** Opening THE DATA block **
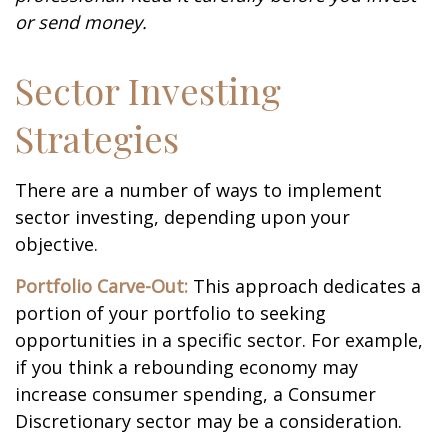
or send money.
Sector Investing
Strategies
There are a number of ways to implement
sector investing, depending upon your
objective.
Portfolio Carve-Out:
This approach dedicates a
portion of your portfolio to seeking
opportunities in a specific sector. For example,
if you think a rebounding economy may
increase consumer spending, a Consumer
Discretionary sector may be a consideration.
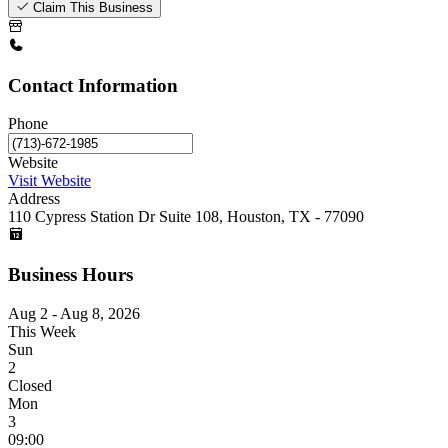
Claim This Business
Contact Information
Phone
Website
Visit Website
Address
110 Cypress Station Dr Suite 108, Houston, TX - 77090
Business Hours
Aug 2 - Aug 8, 2026
This Week
Sun
2
Closed
Mon
3
09:00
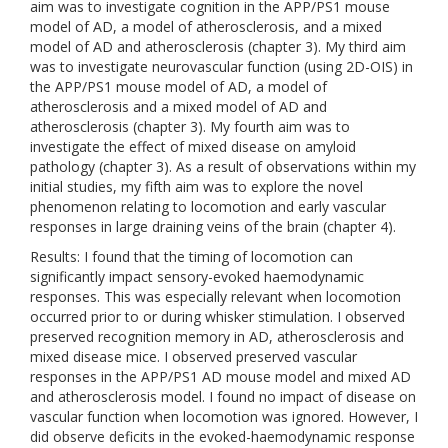
aim was to investigate cognition in the APP/PS1 mouse
model of AD, a model of atherosclerosis, and a mixed
model of AD and atherosclerosis (chapter 3). My third aim
was to investigate neurovascular function (using 2D-OIS) in
the APP/PS1 mouse model of AD, a model of
atherosclerosis and a mixed model of AD and
atherosclerosis (chapter 3). My fourth aim was to
investigate the effect of mixed disease on amyloid
pathology (chapter 3). As a result of observations within my
initial studies, my fifth aim was to explore the novel
phenomenon relating to locomotion and early vascular
responses in large draining veins of the brain (chapter 4).
Results: I found that the timing of locomotion can
significantly impact sensory-evoked haemodynamic
responses. This was especially relevant when locomotion
occurred prior to or during whisker stimulation. I observed
preserved recognition memory in AD, atherosclerosis and
mixed disease mice. I observed preserved vascular
responses in the APP/PS1 AD mouse model and mixed AD
and atherosclerosis model. I found no impact of disease on
vascular function when locomotion was ignored. However, I
did observe deficits in the evoked-haemodynamic response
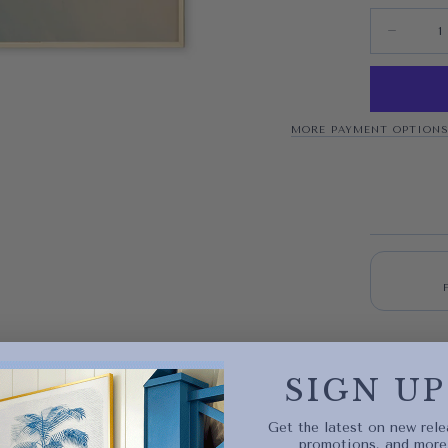
Quantity
Decrease 
MORE PAYMENT OPTION
Quick 
SIGN UP
current
Get the latest on new rele
promotions, and more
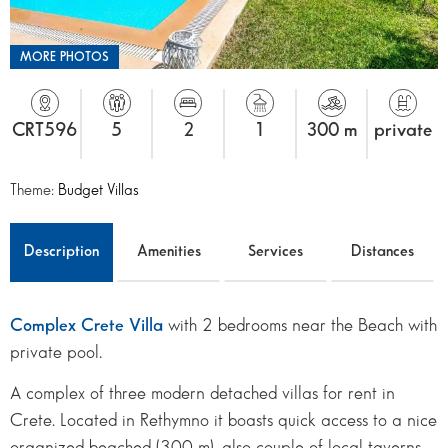
MORE PHOTOS
CRT596
5
2
1
300 m
private
Theme:
Budget Villas
Description
Amenities
Services
Distances
Complex Crete Villa
with 2 bedrooms near the Beach with
private pool.
A complex of three modern detached villas for rent in
Crete. Located in Rethymno it boasts quick access to a nice
organized beached (300 m), also couple of local taverns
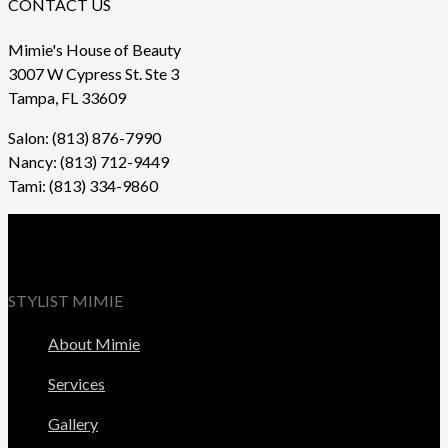
CONTACT US
Mimie's House of Beauty
3007 W Cypress St. Ste 3
Tampa, FL 33609
Salon: (813) 876-7990
Nancy: (813) 712-9449
Tami: (813) 334-9860
STYLIST MIMIE
About Mimie
Services
Gallery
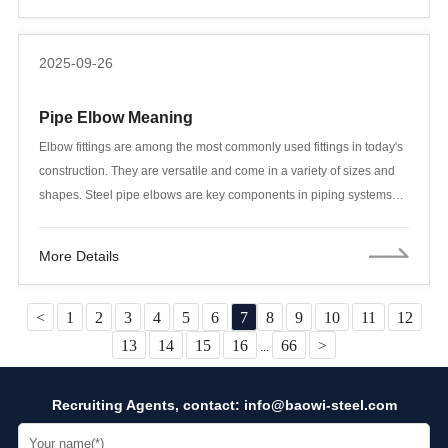
between Grade 1 and Grade 2 is the first and most crucial technical
and economic decision engineers face. An inappropriate choice can
2025-09-26
either lead to wasteful performance or create safety risks.
Pipe Elbow Meaning
Elbow fittings are among the most commonly used fittings in today's
construction. They are versatile and come in a variety of sizes and
shapes. Steel pipe elbows are key components in piping systems
that change the direction of fluid flow. They are used to connect two
pipes of equal or different nominal diameters and to turn the pipe 45
More Details
or 90 degrees in a certain direction.
<
1
2
3
4
5
6
7
8
9
10
11
12
13
14
15
16
66
>
...
Recruiting Agents, contact:
info@baowi-steel.com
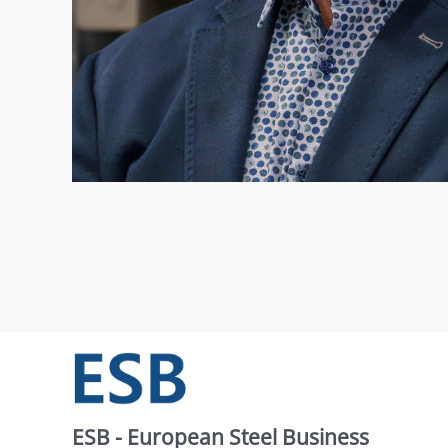
ESB - European Steel Business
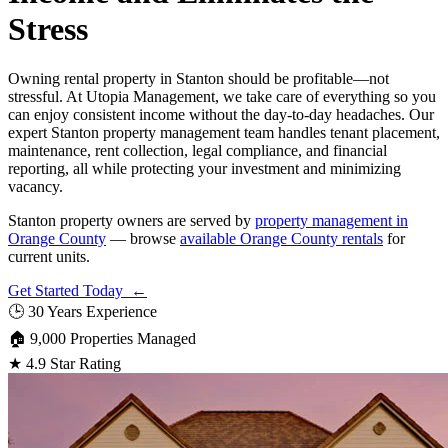
Stress
Owning rental property in Stanton should be profitable—not
stressful. At Utopia Management, we take care of everything so you
can enjoy consistent income without the day-to-day headaches. Our
expert Stanton property management team handles tenant placement,
maintenance, rent collection, legal compliance, and financial
reporting, all while protecting your investment and minimizing
vacancy.
Stanton property owners are served by
property management in
Orange County
— browse
available Orange County rentals
for
current units.
Get Started Today ←
🕒
30 Years Experience
🏠
9,000 Properties Managed
★
4.9 Star Rating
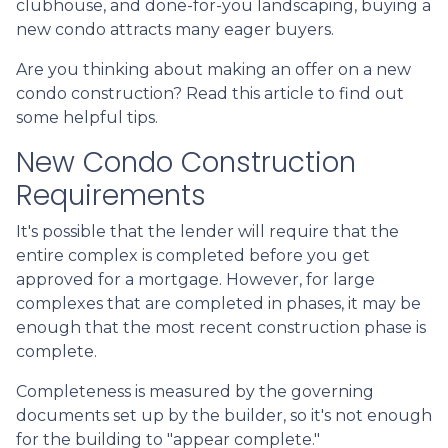
clubhouse, and done-for-you landscaping, buying a
new condo attracts many eager buyers.
Are you thinking about making an offer on a new
condo construction? Read this article to find out
some helpful tips.
New Condo Construction
Requirements
It's possible that the lender will require that the
entire complex is completed before you get
approved for a mortgage. However, for large
complexes that are completed in phases, it may be
enough that the most recent construction phase is
complete.
Completeness is measured by the governing
documents set up by the builder, so it's not enough
for the building to "appear complete."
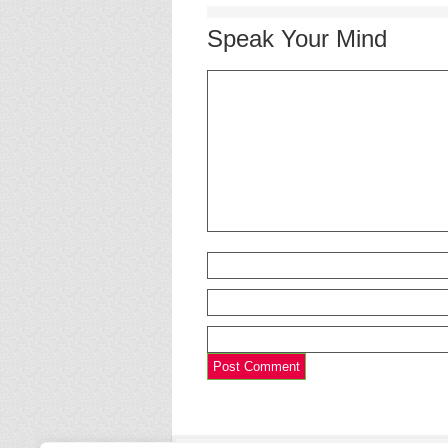
Speak Your Mind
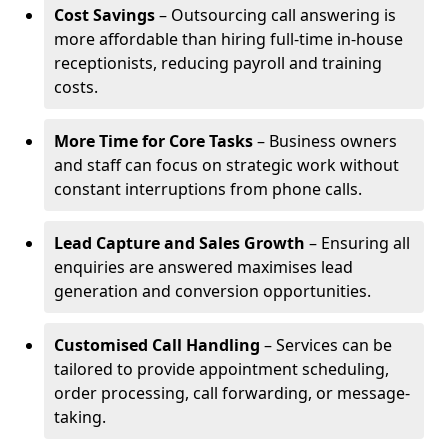
Cost Savings
– Outsourcing call answering is
more affordable than hiring full-time in-house
receptionists, reducing payroll and training
costs.
More Time for Core Tasks
– Business owners
and staff can focus on strategic work without
constant interruptions from phone calls.
Lead Capture and Sales Growth
– Ensuring all
enquiries are answered maximises lead
generation and conversion opportunities.
Customised Call Handling
– Services can be
tailored to provide appointment scheduling,
order processing, call forwarding, or message-
taking.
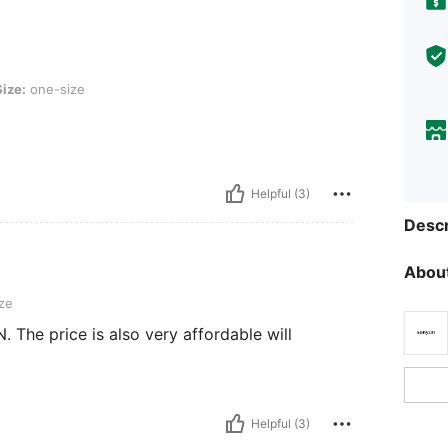
ze
Size:
one-size
Helpful (3)
Descr
About
ze
. The price is also very affordable will
Helpful (3)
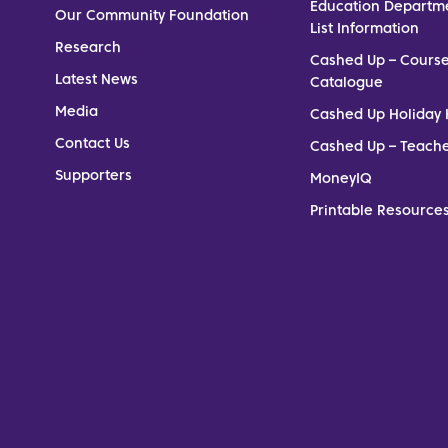
Education Departm
Our Community Foundation
List Information
Research
Cashed Up – Cours
Latest News
Catalogue
Media
Cashed Up Holiday 
Contact Us
Cashed Up – Teach
Supporters
MoneyIQ
Printable Resources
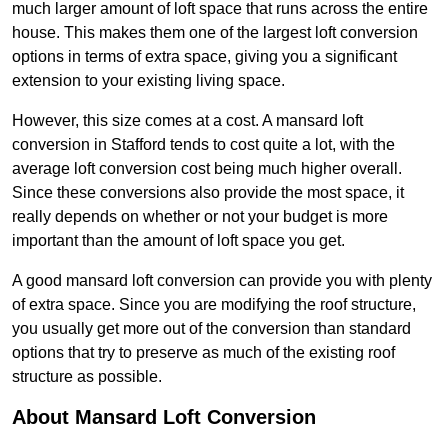
much larger amount of loft space that runs across the entire
house. This makes them one of the largest loft conversion
options in terms of extra space, giving you a significant
extension to your existing living space.
However, this size comes at a cost. A mansard loft
conversion in Stafford tends to cost quite a lot, with the
average loft conversion cost being much higher overall.
Since these conversions also provide the most space, it
really depends on whether or not your budget is more
important than the amount of loft space you get.
A good mansard loft conversion can provide you with plenty
of extra space. Since you are modifying the roof structure,
you usually get more out of the conversion than standard
options that try to preserve as much of the existing roof
structure as possible.
About Mansard Loft Conversion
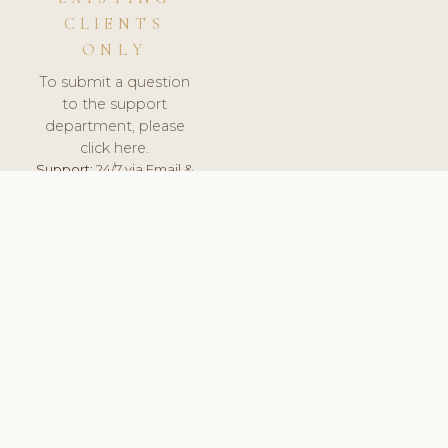
CLIENTS
ONLY
To submit a question
to the support
department, please
click here.
Support:
24/7 via Email &
Ticket.
© 2026 ClinicSoftware.com - Clinic Software, Salon
Software, Spa Software. All Rights Reserved. Registered in
England & Wales.
ESTONIA
keyboard_arrow_up
TERMS OF SERVICE
PRIVACY POLICY
GDPR
PCI DSS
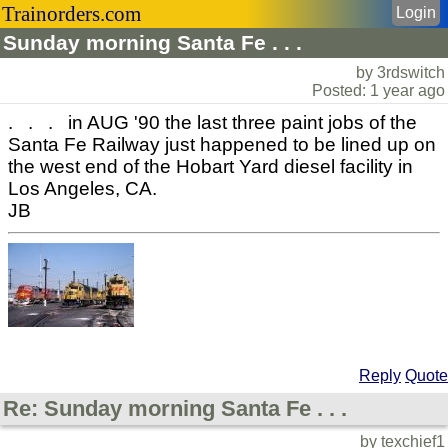
Trainorders.com
Login
Sunday morning Santa Fe . . .
by 3rdswitch
Posted: 1 year ago
. . . in AUG '90 the last three paint jobs of the
Santa Fe Railway just happened to be lined up on
the west end of the Hobart Yard diesel facility in
Los Angeles, CA.
JB
Reply
Quote
Re: Sunday morning Santa Fe . . .
by texchief1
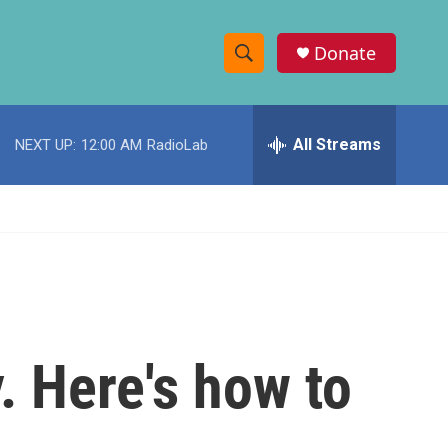
Donate
S
S
e
h
a
r
All Streams
NEXT UP:
12:00 AM
RadioLab
o
c
h
w
Q
u
S
e
r
e
y
a
r
. Here's how to
c
h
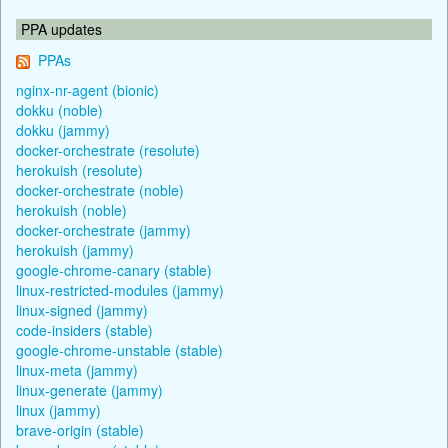
PPA updates
PPAs
nginx-nr-agent (bionic)
dokku (noble)
dokku (jammy)
docker-orchestrate (resolute)
herokuish (resolute)
docker-orchestrate (noble)
herokuish (noble)
docker-orchestrate (jammy)
herokuish (jammy)
google-chrome-canary (stable)
linux-restricted-modules (jammy)
linux-signed (jammy)
code-insiders (stable)
google-chrome-unstable (stable)
linux-meta (jammy)
linux-generate (jammy)
linux (jammy)
brave-origin (stable)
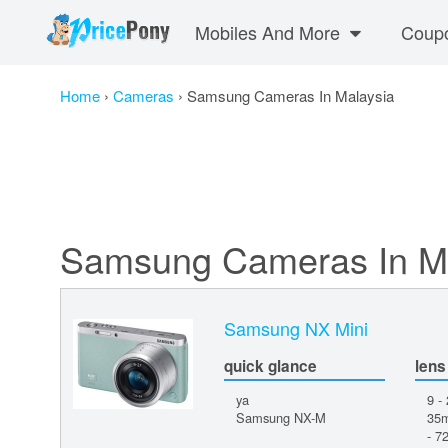
Mobiles And More
Coup
Home
›
Cameras
›
Samsung Cameras In Malaysia
Samsung Cameras In M
Samsung NX Mini
quick glance
lens
ya
9 -
Samsung NX-M
35m
- 7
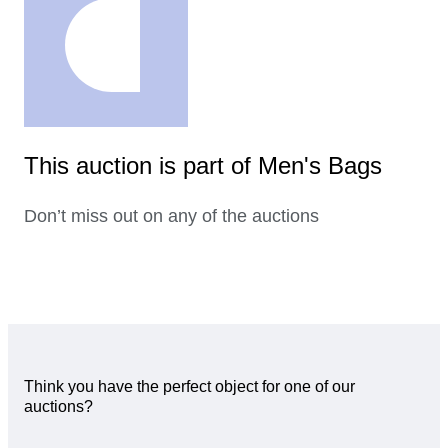
This auction is part of Men's Bags
Don’t miss out on any of the auctions
Think you have the perfect object for one of our
auctions?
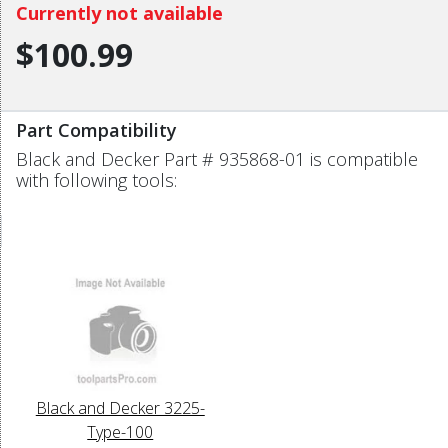
Currently not available
$100.99
Part Compatibility
Black and Decker Part # 935868-01 is compatible
with following tools:
Black and Decker 3225-
Type-100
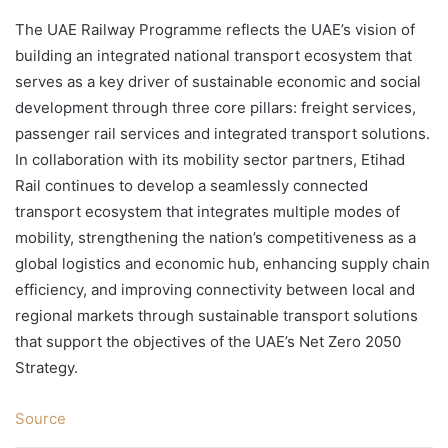
The UAE Railway Programme reflects the UAE’s vision of
building an integrated national transport ecosystem that
serves as a key driver of sustainable economic and social
development through three core pillars: freight services,
passenger rail services and integrated transport solutions.
In collaboration with its mobility sector partners, Etihad
Rail continues to develop a seamlessly connected
transport ecosystem that integrates multiple modes of
mobility, strengthening the nation’s competitiveness as a
global logistics and economic hub, enhancing supply chain
efficiency, and improving connectivity between local and
regional markets through sustainable transport solutions
that support the objectives of the UAE’s Net Zero 2050
Strategy.
Source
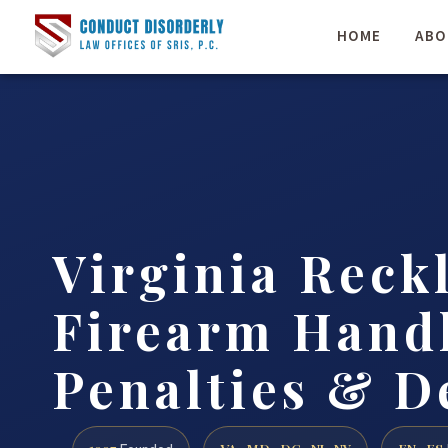
HOME
ABO
Virginia Reck
Firearm Handl
Penalties & D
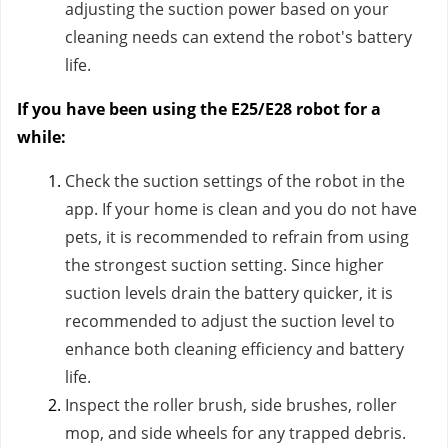
adjusting the suction power based on your
cleaning needs can extend the robot's battery
life.
If you have been using the E25/E28 robot for a
while:
Check the suction settings of the robot in the
app. If your home is clean and you do not have
pets, it is recommended to refrain from using
the strongest suction setting. Since higher
suction levels drain the battery quicker, it is
recommended to adjust the suction level to
enhance both cleaning efficiency and battery
life.
Inspect the roller brush, side brushes, roller
mop, and side wheels for any trapped debris.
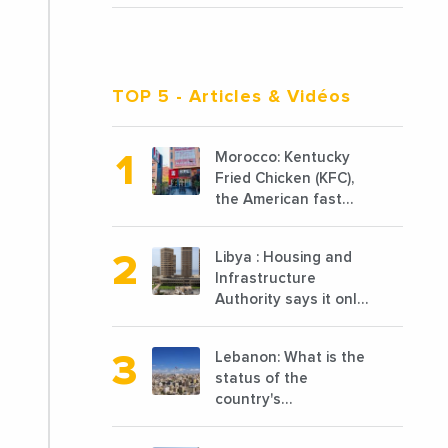
TOP 5
- Articles & Vidéos
Morocco: Kentucky
Fried Chicken (KFC),
the American fast
food chain
specializing in chicken
Libya : Housing and
cooked, has
Infrastructure
announced the
Authority says it only
opening of 10 new
completed 1/3 of
points of sale in 2022
projects planned
Lebanon: What is the
before 2011
status of the
country's
reconstruction? And
can we talk about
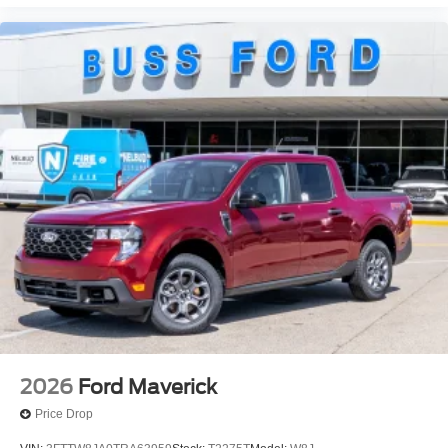
2026
Ford Maverick
Price Drop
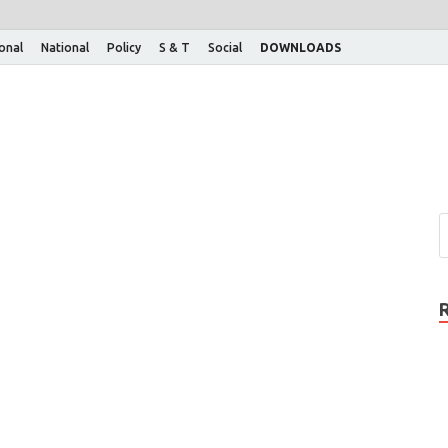
ional
National
Policy
S & T
Social
DOWNLOADS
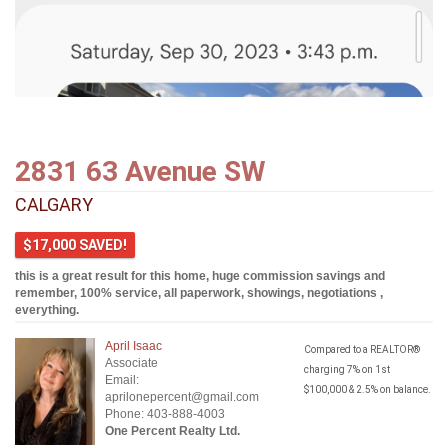
2831 63 Avenue SW
CALGARY
$17,000 SAVED!
this is a great result for this home, huge commission savings and
remember, 100% service, all paperwork, showings, negotiations ,
everything.
April Isaac
Compared to a REALTOR®
Associate
charging 7% on 1st
Email:
$100,000 & 2.5% on balance.
aprilonepercent@gmail.com
Phone: 403-888-4003
One Percent Realty Ltd.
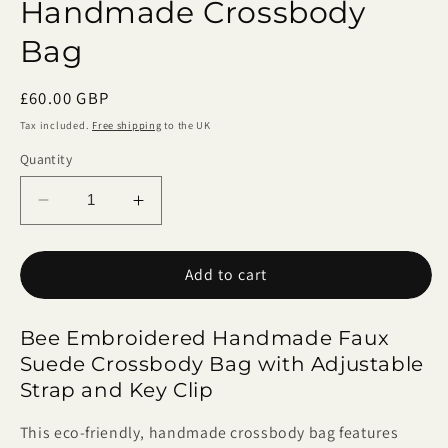
Handmade Crossbody
Bag
Regular
£60.00 GBP
price
Tax included.
Free shipping
to the UK
Quantity
Decrease
Increase
quantity
quantity
for
for
Add to cart
Bee
Bee
Embroidered
Embroidered
Handmade
Handmade
Bee Embroidered Handmade Faux
Crossbody
Crossbody
Suede Crossbody Bag with Adjustable
Bag
Bag
Strap and Key Clip
This eco-friendly, handmade crossbody bag features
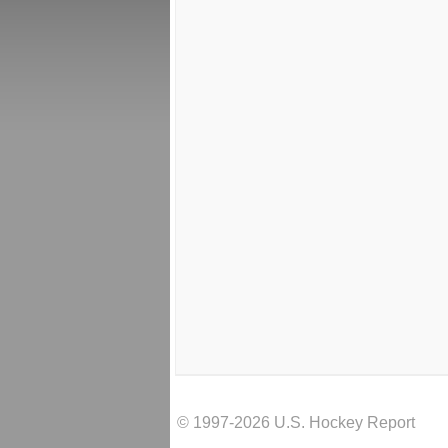
© 1997-2026 U.S. Hockey Report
** Closing THE DATA block **
▶ _REQUIRED WORK_
Rewrite the lines from the line containing "The UAE Railway" through the line containing "passenger rail services", with "pillars" changed to "components" and everything else left the same.

▶ _WORKED SOLUTION_
The UAE Railway Programme reflects the UAE’s vision of
building an integrated national transport ecosystem that
serves as a key driver of sustainable economic and social
development through three core components: freight services,
passenger rail services and integrated transport solutions.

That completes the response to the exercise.